** Supplied material follows **

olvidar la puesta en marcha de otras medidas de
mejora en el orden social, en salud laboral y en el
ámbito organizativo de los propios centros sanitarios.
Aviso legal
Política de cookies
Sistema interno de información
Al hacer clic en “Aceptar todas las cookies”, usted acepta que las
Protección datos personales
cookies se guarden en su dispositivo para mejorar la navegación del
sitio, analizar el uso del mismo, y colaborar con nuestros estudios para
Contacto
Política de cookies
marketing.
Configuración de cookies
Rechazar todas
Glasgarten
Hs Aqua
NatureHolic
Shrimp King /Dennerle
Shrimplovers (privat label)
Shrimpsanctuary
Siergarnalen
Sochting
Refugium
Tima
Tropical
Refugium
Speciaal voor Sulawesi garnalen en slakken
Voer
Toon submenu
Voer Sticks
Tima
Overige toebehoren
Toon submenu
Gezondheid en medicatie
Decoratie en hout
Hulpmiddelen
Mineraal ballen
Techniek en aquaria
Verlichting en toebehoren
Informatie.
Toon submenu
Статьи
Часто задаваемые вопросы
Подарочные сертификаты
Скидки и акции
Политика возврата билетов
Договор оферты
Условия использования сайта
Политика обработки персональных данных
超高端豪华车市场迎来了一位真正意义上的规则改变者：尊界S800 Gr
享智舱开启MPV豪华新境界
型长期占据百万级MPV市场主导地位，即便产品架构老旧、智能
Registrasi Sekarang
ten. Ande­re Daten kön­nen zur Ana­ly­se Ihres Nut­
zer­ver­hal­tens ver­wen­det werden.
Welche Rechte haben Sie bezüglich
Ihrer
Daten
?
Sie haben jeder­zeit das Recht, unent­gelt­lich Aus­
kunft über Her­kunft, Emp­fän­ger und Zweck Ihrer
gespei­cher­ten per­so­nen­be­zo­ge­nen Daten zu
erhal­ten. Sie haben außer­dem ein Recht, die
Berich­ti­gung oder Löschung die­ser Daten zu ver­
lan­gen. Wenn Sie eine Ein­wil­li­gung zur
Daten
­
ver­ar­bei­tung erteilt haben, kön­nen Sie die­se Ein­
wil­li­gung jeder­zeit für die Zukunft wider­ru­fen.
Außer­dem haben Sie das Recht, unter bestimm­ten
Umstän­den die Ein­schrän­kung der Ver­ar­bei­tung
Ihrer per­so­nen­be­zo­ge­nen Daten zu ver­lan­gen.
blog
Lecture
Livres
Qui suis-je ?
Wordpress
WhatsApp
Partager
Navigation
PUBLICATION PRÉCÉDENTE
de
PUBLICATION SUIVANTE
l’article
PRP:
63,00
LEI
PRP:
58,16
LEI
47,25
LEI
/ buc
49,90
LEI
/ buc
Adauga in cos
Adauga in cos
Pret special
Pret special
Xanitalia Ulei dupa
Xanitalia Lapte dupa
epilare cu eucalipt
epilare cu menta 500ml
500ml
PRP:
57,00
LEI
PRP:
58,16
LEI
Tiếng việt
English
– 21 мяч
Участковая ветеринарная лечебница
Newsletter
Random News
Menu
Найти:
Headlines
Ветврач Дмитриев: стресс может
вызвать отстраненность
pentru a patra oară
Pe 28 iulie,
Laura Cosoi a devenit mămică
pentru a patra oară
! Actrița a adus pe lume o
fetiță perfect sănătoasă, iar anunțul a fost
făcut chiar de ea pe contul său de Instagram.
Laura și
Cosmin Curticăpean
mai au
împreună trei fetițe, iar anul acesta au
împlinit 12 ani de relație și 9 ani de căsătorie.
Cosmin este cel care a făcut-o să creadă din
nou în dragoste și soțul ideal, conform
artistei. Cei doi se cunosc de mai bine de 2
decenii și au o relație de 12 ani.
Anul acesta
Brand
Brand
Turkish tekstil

** End of Supplied material **
** Supplied material follows **

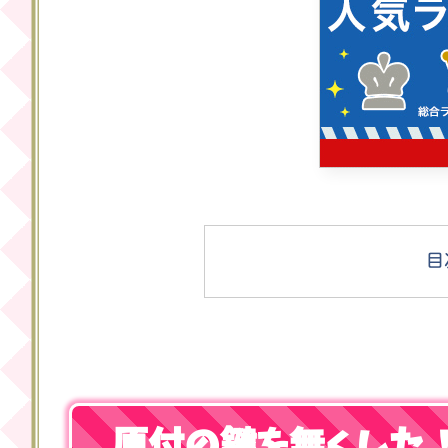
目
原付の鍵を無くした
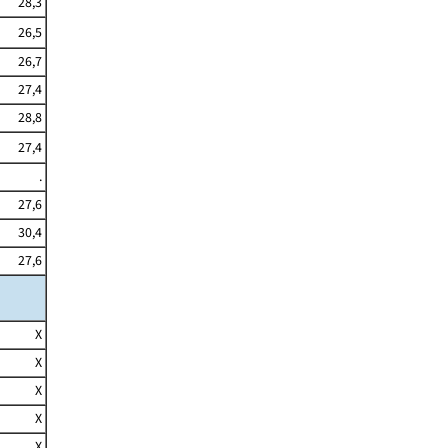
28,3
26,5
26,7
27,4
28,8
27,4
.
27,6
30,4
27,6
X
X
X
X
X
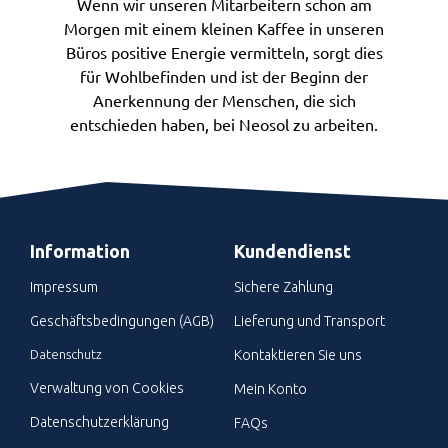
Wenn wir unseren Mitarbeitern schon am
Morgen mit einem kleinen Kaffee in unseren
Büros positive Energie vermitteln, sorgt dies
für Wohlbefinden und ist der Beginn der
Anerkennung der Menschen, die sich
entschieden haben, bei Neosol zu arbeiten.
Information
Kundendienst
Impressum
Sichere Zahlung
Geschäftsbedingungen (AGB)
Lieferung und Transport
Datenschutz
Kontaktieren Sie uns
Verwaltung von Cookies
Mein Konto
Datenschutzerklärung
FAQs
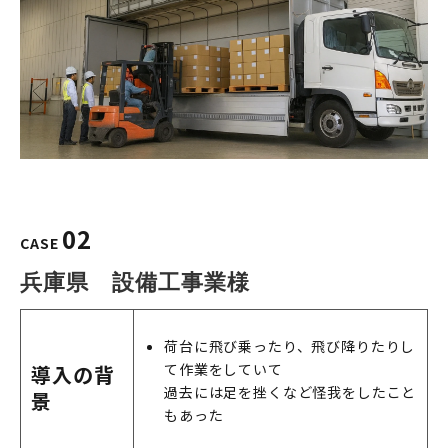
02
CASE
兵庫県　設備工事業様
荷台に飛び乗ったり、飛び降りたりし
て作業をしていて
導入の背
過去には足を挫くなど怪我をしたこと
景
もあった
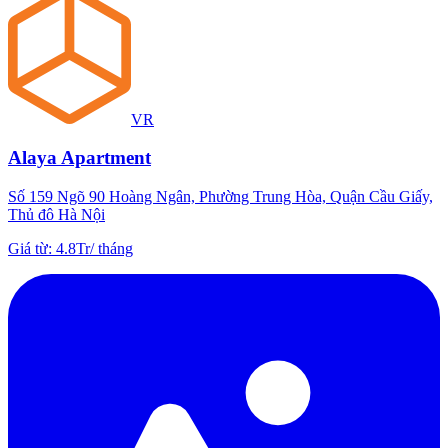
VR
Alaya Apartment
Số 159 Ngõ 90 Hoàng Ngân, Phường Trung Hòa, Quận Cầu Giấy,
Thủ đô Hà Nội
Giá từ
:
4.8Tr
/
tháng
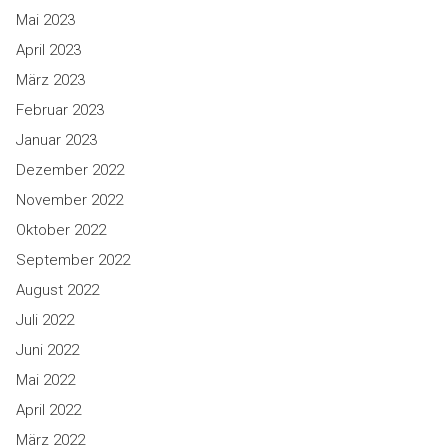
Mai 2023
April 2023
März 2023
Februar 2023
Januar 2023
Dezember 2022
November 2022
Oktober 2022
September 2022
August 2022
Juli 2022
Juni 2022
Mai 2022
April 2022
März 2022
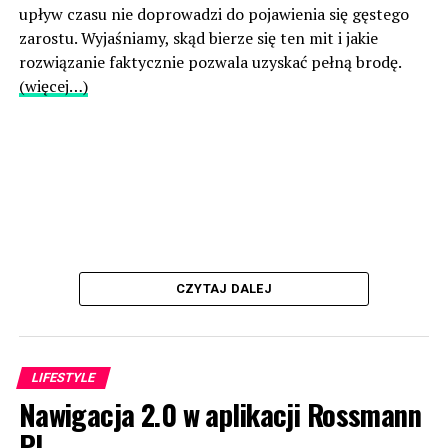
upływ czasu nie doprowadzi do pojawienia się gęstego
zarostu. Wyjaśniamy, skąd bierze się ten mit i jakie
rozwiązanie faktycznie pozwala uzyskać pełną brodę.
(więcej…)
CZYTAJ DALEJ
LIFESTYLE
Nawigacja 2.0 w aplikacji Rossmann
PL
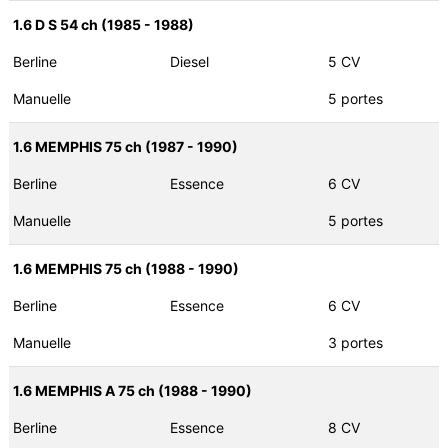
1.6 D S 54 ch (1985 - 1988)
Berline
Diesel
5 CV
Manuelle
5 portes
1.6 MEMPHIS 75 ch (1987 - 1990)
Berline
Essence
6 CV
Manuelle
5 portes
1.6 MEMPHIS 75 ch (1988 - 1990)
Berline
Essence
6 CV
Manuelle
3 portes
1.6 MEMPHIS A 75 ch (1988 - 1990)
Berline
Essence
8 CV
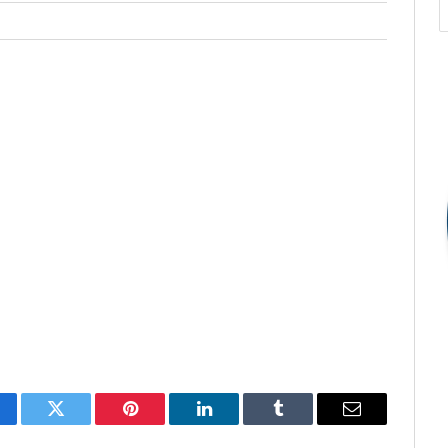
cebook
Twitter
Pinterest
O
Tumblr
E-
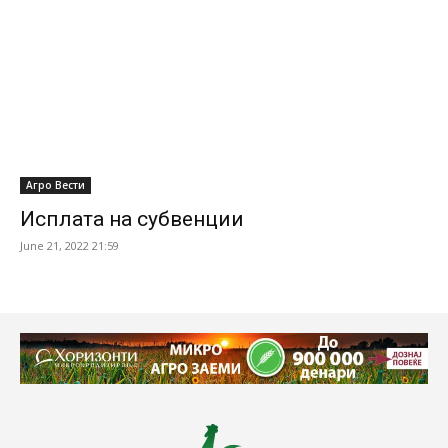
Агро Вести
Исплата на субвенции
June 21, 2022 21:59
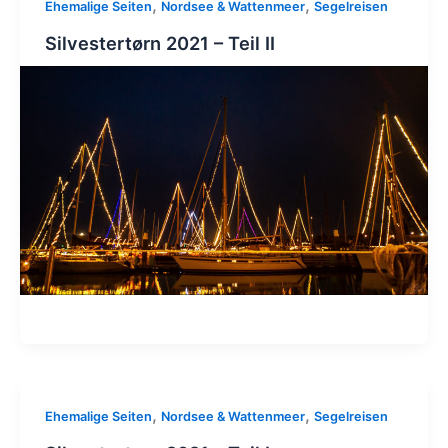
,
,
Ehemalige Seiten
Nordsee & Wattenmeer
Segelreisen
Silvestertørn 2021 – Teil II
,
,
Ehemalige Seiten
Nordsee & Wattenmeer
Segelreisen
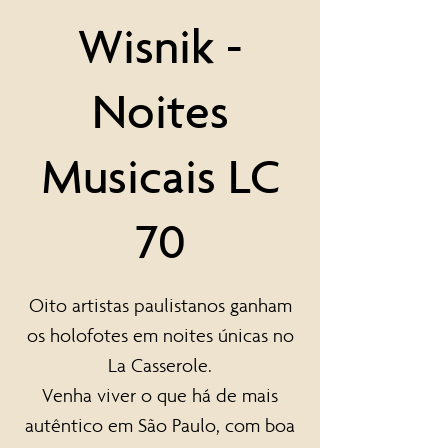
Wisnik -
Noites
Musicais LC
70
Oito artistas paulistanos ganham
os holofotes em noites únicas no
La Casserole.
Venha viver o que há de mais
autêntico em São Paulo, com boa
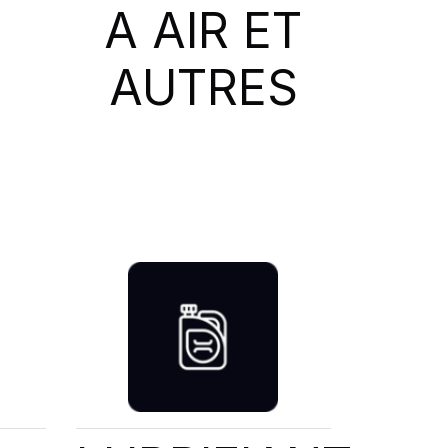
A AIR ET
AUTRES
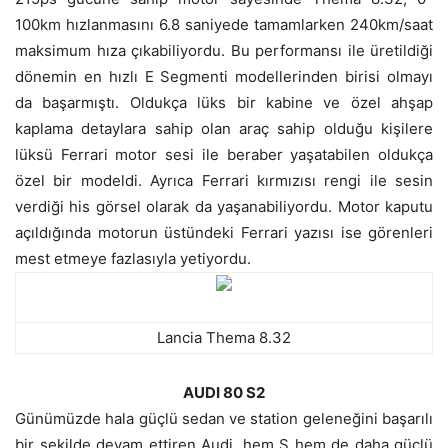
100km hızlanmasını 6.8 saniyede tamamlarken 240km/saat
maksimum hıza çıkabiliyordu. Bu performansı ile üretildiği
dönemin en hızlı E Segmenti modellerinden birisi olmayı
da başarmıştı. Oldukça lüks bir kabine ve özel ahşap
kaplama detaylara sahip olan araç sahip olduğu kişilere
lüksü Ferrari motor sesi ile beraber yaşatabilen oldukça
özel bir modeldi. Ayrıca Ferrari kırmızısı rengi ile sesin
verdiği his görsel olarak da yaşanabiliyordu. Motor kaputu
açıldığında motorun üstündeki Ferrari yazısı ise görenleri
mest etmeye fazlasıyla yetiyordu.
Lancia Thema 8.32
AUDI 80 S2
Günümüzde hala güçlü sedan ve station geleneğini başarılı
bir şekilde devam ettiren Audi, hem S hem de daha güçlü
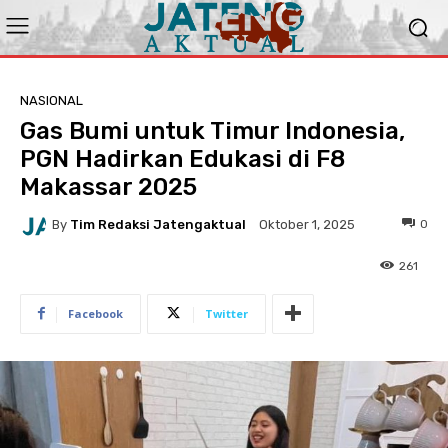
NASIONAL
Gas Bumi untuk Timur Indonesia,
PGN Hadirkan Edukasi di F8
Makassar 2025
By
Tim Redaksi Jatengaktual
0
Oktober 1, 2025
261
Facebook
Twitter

** End of Supplied material **

- _About this exercise_
From the records above, copy every line that includes the word "dupa".

- _Solution_
Xanitalia Ulei dupa
Xanitalia Lapte dupa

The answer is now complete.